Text block:
--- START ---

"Fellow Irishmen:" The B-Specials and the IRA in the 50's
By Miceal
"If to have striven to make my fellow-men love each other was guilt, then I am guilty." -Bartholomew Teeling
THE B-SPECIALS
Founded in 1922, the B-Specials were an all-protestant, para-police force. In the mid 50's, their membership counted 1,000 full time, and over 11,000 part time.(1)
Their standard duty, especially in rural areas, was manning roadblocks but whenever there was an "incident" -a raid, an escape, a shooting- the B Specials would perform sweeps of the surrounding countryside and homes, usually in support of the RUC and Army. The fact they were usually locally recruited gave them a significant edge over the mostly southern-born IRA volunteers and made them a vital part of any British search party or cordon. "The B Specials were the rock on which any mass movement by the IRA in the North has inevitably floundered" wrote Tim Pat Coogan. (2)
The Specials, however, were complicated by the fact most were ordinary workers by day- many, in fact, commuted from the south as a sort of night job in Ireland's depressed economy. Says one writer, "the Protestant hill farmers (in her area) who shared farming tasks with catholic neighbors and related to them as equals were almost all members of the b-specials."(3) But once in uniform they displayed a Jeckyll and Hyde-like persona swing. "A lot of fellows I knew during the day were out at night as Specials manning road blocks and pretending the didn't know me," recalls Seamus Heany. "I knew that had I been an equally innocent protestant I would have been allowed to pass without any bother."(4).

--- END ---

[Chart analysis data]
--- START ---

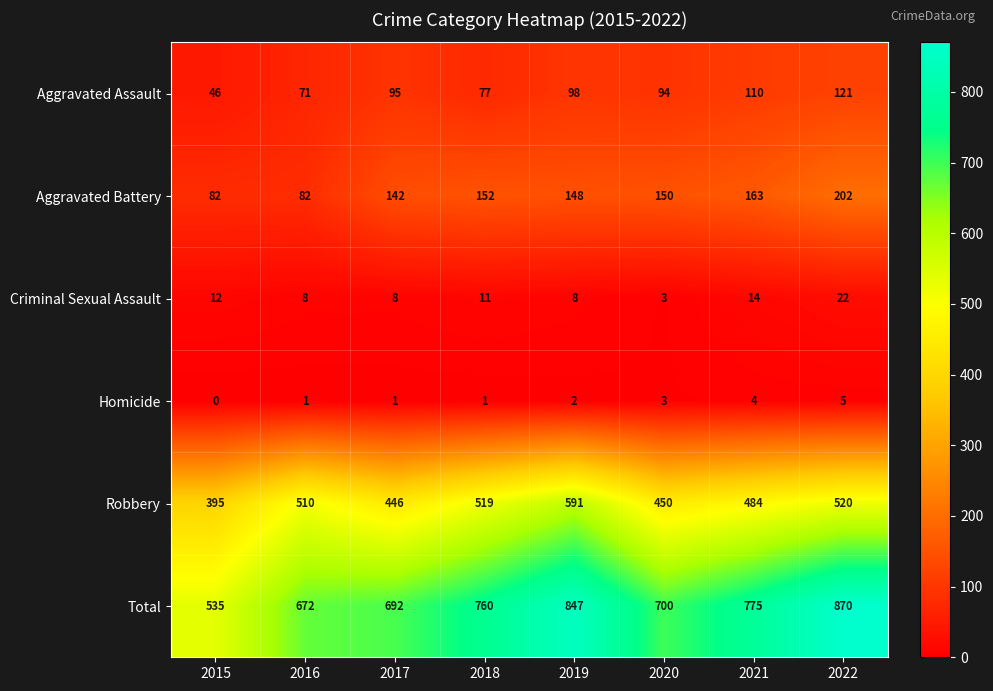

Between 2018 and 2022, which series saw the biggest shift?

Total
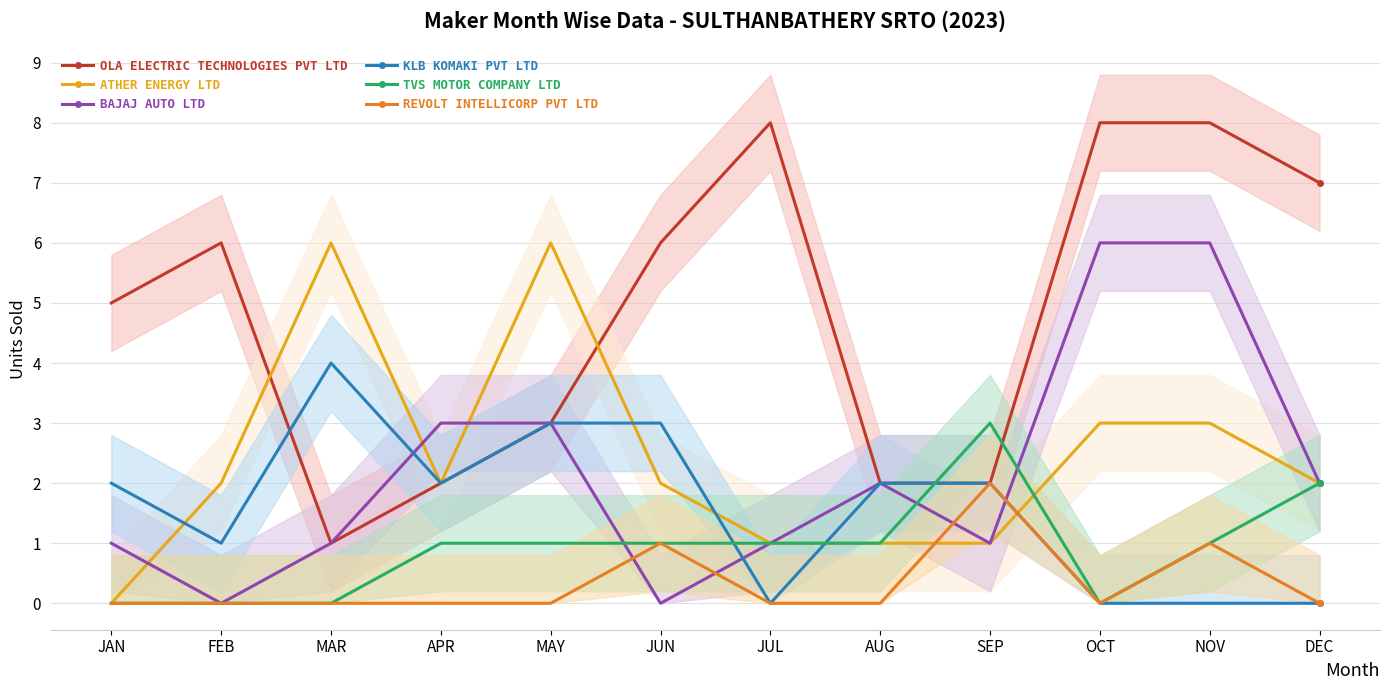

Does the chart have visible grid lines?

Yes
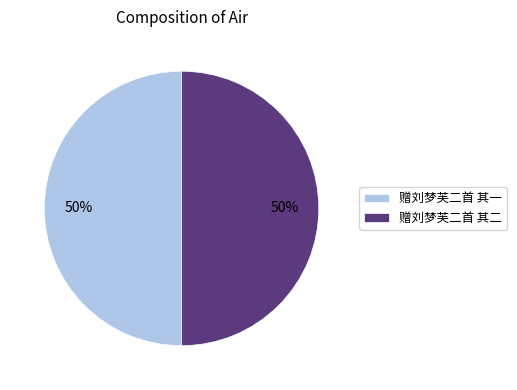

How many segments does this pie chart have?

2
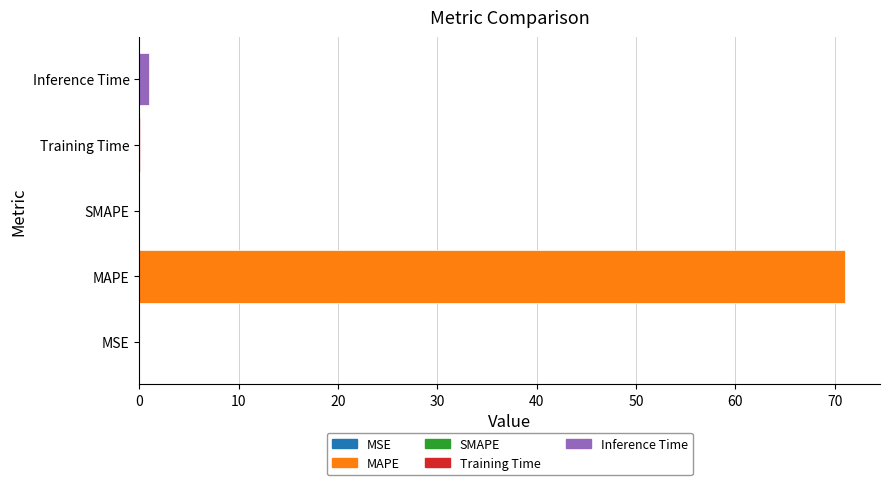

What is the greatest value displayed?

71.0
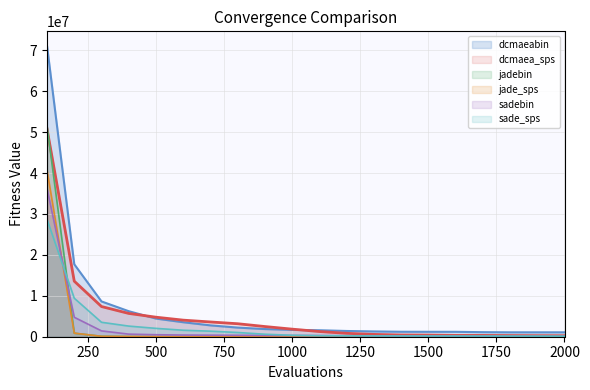

True or false: jade_sps and dcmaeabin intersect in this chart.

False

--- END ---

Directions:
a. Answer these questions using the B-Specials text:
(i) In what year were the B-Specials founded?
(ii) What was their standard duty, especially in rural areas?
(iii) Who wrote that the B Specials were "the rock on which any mass movement by the IRA in the North has inevitably floundered"?
b. Turn the paragraph of the B-Specials text that opens with "Their standard duty, especially in rural areas" into a bulleted list that keeps its main facts.

Solutions in order:
a.
(i) 1922
(ii) Manning roadblocks
(iii) Tim Pat Coogan

b.
- Standard duty, especially in rural areas: manning roadblocks.
- After an "incident" such as a raid, an escape or a shooting, they swept the surrounding countryside and homes, usually in support of the RUC and Army.
- Because they were usually recruited locally, they had a significant edge over the mostly southern-born IRA volunteers. This made them a vital part of any British search party or cordon.
- Tim Pat Coogan called them "the rock on which any mass movement by the IRA in the North has inevitably floundered."